Утро приходит и уходит. Я наблюдаю за тем, как солнце падает сквозь отверстия в навесе над нами, чтобы определить время. В конце концов, берег реки превращается в крутые скалы, и мы остаемся с выбором: перейти вброд на другой берег или углубиться в джунгли, где мы могли бы следовать сверху.
Не веря, что крокодилы ушли, я двигаю нас вверх. Каос снова хватает меня после первых шагов, и я не уверена, для равновесия или для того, чтобы держать меня рядом. Но сеть остается на месте, он больше не ударяет в меня своим древком.
Скалы становятся круче, все труднее подниматься, загоняя нас все дальше и дальше в джунгли, чтобы найти опору, замедляя нас до скорости улитки. Дело доходит до того, что Каосу приходится тащить меня вверх по худшим уступам, когда мы приближаемся к вершине.

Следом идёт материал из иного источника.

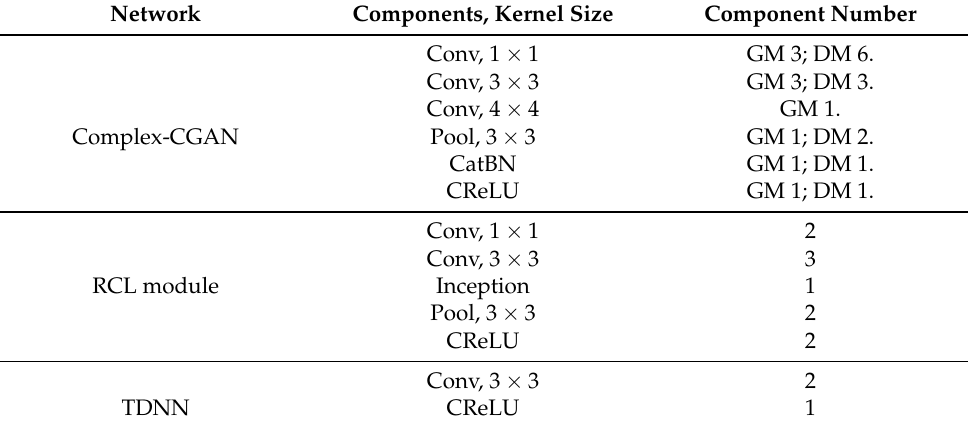
Table 2. Specific network parameter settings for the noise-reduction learning model.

«Я скучаю по своему плоту», — не могу не думать я, когда скалы выравниваются. Пот скользит по моей коже, впереди нас ждет последний утес.
Я знаю, что Каос тоже чувствует напряжение, и его запах расцветает в воздухе повсюду. Он делает со мной странные вещи, от чего становится тяжелее.
Пока я смотрю, стоя неподвижно от усталости, он перелезает через выступ позади меня и переходит к следующему. Ненавижу, что он не задыхается, пока я хриплю.
— Иди сюда, человек, — приказывает он.
Поднявшись на ноги, он хватает меня за талию и рывком поднимает в воздух, руки скользят по моим бедрам и ногам, когда я подтягиваюсь на ровную землю. Даже на вершине полог джунглей остается густым.
Но яркая вспышка света и сияние кометы пронзает насквозь, чтобы блеснуть небольшой тазик с водой.